Problems in the surveillance planning • The post-outbreak plan must be seen as a living document, and indeed it continues to be developed and fine-tuned. • SARS-CoV, like all viruses, undoubtedly causes a range of symptoms, from the inapparent through the mild to severe infections – the plan does not take this range of presentations into account. • Thus, if there is continued community transmission, there might be atypical clinical presentations with laboratory confirmation, especially in a potential zone of re-emergence or a nodal area. • However, at this time, no community transmission has been recognised.
Laboratory diagnosis and biosafety: current concerns and future directions • Events over the past two months in Canada, Singapore and Hong Kong have clearly shown major weaknesses in the specificity and sensitivity of laboratory diagnostic procedures. • In addition, the laboratory-acquired case in Singapore has raised some major concerns about the potential for the re-emergence of SARS through a laboratory accident, especially in the belief that community transmission has been interrupted. • These matters will be discussed by a face-to-face meeting of the major laboratory network members and additional partners.
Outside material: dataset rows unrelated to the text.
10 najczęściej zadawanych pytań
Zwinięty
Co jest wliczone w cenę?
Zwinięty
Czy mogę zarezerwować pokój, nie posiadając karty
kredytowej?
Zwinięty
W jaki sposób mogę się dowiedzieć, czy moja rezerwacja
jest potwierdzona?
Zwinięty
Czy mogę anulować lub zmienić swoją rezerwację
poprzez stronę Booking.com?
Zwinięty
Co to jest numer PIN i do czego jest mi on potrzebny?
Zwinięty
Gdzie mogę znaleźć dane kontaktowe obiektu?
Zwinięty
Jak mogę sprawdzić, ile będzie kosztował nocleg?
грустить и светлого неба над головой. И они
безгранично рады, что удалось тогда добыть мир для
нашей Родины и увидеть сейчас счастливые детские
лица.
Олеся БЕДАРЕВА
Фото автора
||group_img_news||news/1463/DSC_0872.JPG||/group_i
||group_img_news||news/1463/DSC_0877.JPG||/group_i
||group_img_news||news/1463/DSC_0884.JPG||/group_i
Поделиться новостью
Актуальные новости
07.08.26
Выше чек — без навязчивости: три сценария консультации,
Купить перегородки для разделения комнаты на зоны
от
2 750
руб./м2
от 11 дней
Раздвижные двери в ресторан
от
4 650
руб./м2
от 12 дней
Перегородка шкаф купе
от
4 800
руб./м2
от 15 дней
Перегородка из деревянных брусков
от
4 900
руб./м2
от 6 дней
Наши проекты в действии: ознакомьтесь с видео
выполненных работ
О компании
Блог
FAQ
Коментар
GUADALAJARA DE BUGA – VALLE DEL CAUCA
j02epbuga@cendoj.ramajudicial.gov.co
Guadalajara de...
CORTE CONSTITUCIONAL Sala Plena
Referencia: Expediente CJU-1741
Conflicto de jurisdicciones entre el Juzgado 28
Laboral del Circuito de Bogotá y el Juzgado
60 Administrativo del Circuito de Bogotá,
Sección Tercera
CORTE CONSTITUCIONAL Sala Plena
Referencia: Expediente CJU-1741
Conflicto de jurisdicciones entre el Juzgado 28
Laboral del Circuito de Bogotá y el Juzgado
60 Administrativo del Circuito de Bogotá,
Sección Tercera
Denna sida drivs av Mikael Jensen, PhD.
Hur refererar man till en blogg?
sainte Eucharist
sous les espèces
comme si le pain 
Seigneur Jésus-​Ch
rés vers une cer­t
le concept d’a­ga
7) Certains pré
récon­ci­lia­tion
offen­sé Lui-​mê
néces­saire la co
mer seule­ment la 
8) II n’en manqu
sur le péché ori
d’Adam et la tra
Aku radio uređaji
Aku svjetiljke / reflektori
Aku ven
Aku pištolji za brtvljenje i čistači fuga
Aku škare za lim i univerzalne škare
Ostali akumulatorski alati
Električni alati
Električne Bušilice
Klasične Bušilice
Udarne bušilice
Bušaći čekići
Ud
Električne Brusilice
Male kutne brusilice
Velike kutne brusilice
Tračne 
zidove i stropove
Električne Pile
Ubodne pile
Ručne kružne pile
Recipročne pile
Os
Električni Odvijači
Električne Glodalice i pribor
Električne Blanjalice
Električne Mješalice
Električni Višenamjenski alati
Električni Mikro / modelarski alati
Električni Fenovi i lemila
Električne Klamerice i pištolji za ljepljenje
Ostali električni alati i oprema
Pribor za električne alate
Laboratory diagnosis: major issues • WHO priorities for SARS diagnostics • Strenghtening and expanding laboratory networks • Establishing an inventory of test protocols and reagents • Collating and sharing testing algorithms • Establishing an international multi-centre evaluation process of assay protocols and reagents • Establishing an international QA mechanism for SARS tests • Establishing standardised panels of positive samples and reference reagents • WHO will also strongly recommend that in the post-outbreak period, there should be an international verification process for any specimen found to be positive for SARS CoV infection in anexternal reference laboratory.
SARS Research Advisory Committee • One of the major suggestions at the SARS Conference in Kuala Lumpur was to establish a SARS public health Research Advisory Committee to identify and prioritise new applied research demands across all disciplines requiring WHO co-ordination and facilitation. This meeting is scheduled for 20-21 October. • It will address many of the areas of continuing concern, such as the possible animal reservoir, super-spreading events, virus persistence, laboratory issues and biosafety, clinical presentations and range of symptoms, etc
Lessons from SARS • Infectious diseases do not respect international borders. • Information and travel guidance can contain the international spread of an infectious disease. • Experts in laboratory, epidemiology and patient care can work together for the public health good. • Emerging infectious disease outbreaks often have an unnecessary negative economic impact on tourism, travel and trade. • Infectious disease outbreaks reveal weaknesses in public health infrastructure. • Emerging infections can be contained with high level government commitment and international collaboration if necessary.